AIM - Collect every line below that contains the word "family", and copy each one unchanged.

RECORDS FOR THIS EXERCISE -
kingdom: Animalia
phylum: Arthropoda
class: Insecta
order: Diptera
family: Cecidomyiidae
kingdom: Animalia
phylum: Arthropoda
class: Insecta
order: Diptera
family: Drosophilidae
...
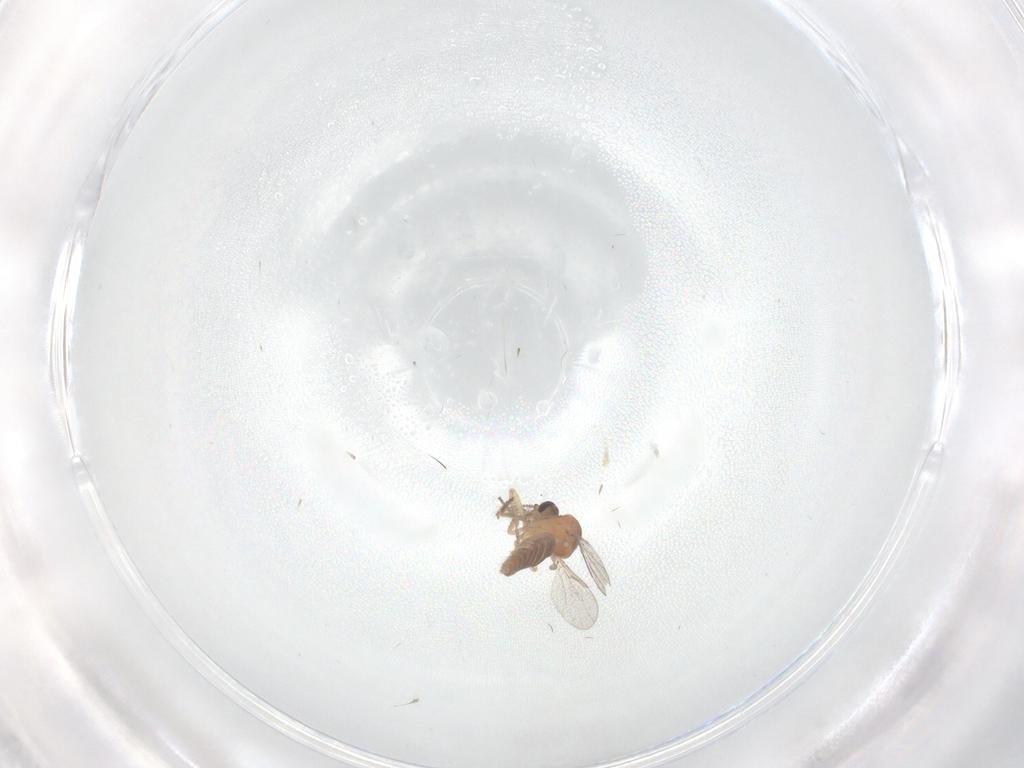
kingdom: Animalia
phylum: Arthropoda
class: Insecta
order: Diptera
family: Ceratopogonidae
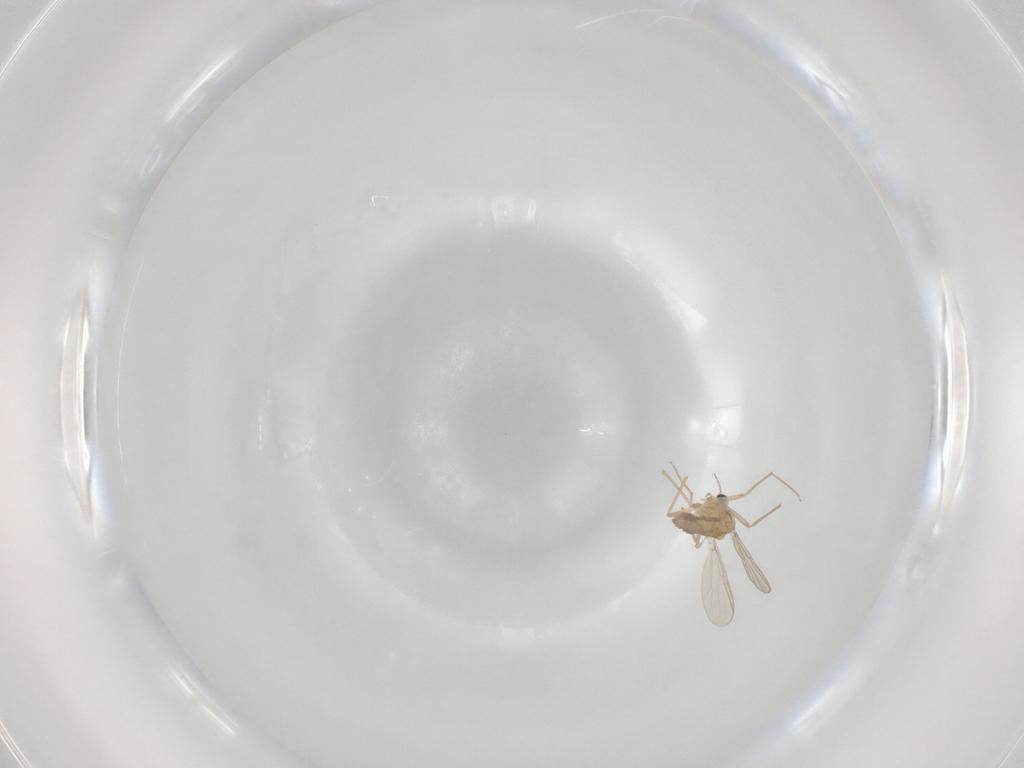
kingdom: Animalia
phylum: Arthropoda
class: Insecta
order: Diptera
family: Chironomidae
...
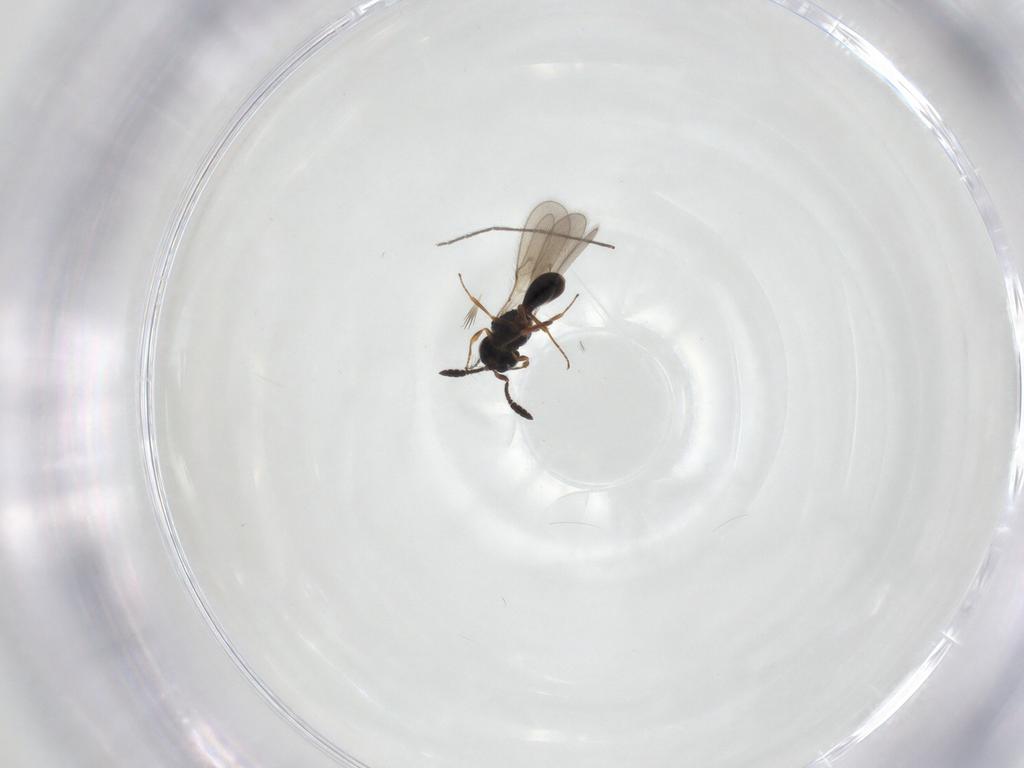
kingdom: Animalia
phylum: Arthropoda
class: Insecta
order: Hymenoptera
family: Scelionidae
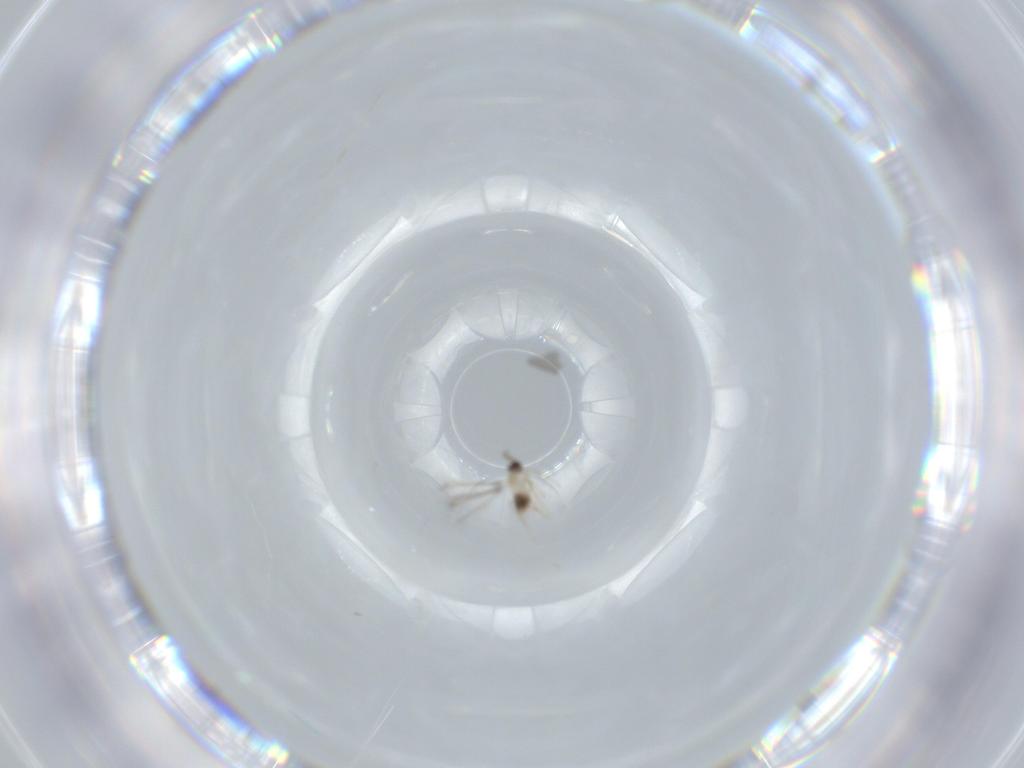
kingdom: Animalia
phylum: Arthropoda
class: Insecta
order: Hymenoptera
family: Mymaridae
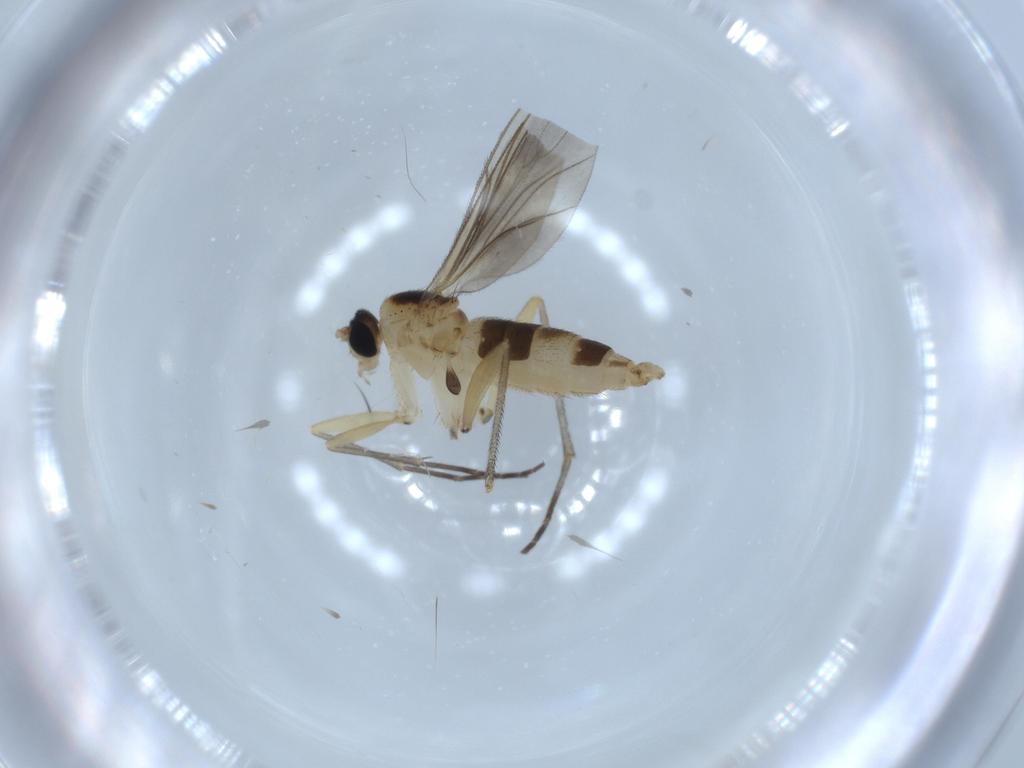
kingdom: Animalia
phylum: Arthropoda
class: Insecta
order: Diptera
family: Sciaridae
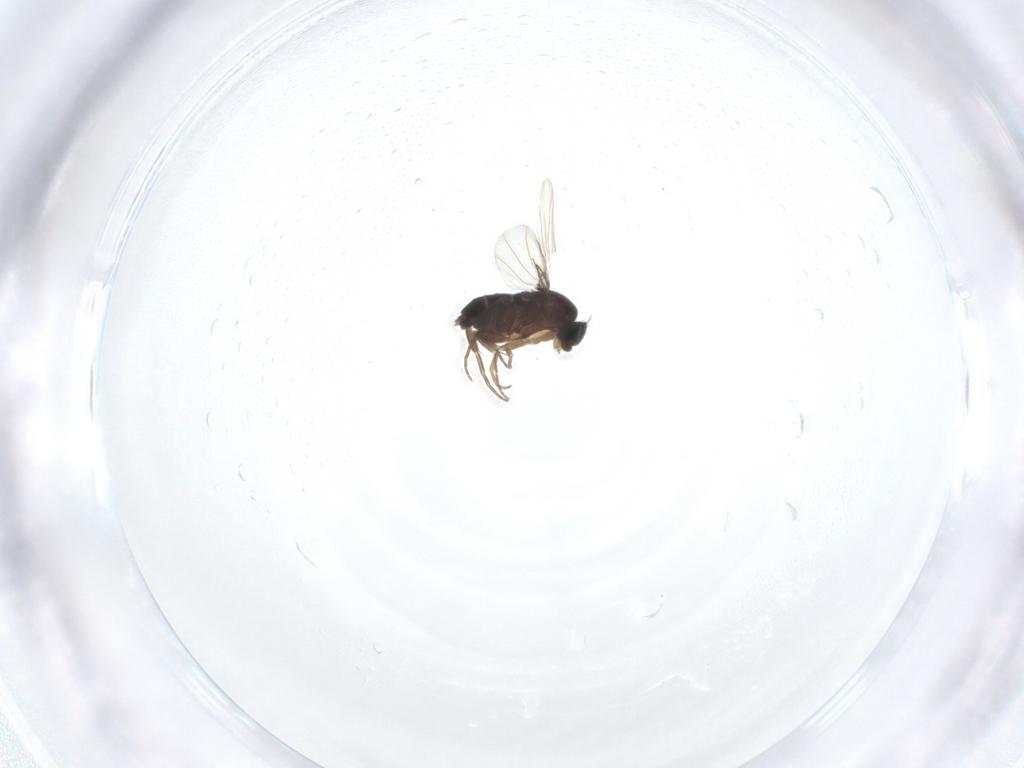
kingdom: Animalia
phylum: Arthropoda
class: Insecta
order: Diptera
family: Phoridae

TASK RESPONSE -
family: Cecidomyiidae
family: Drosophilidae
family: Ceratopogonidae
family: Chironomidae
family: Scelionidae
family: Mymaridae
family: Sciaridae
family: Phoridae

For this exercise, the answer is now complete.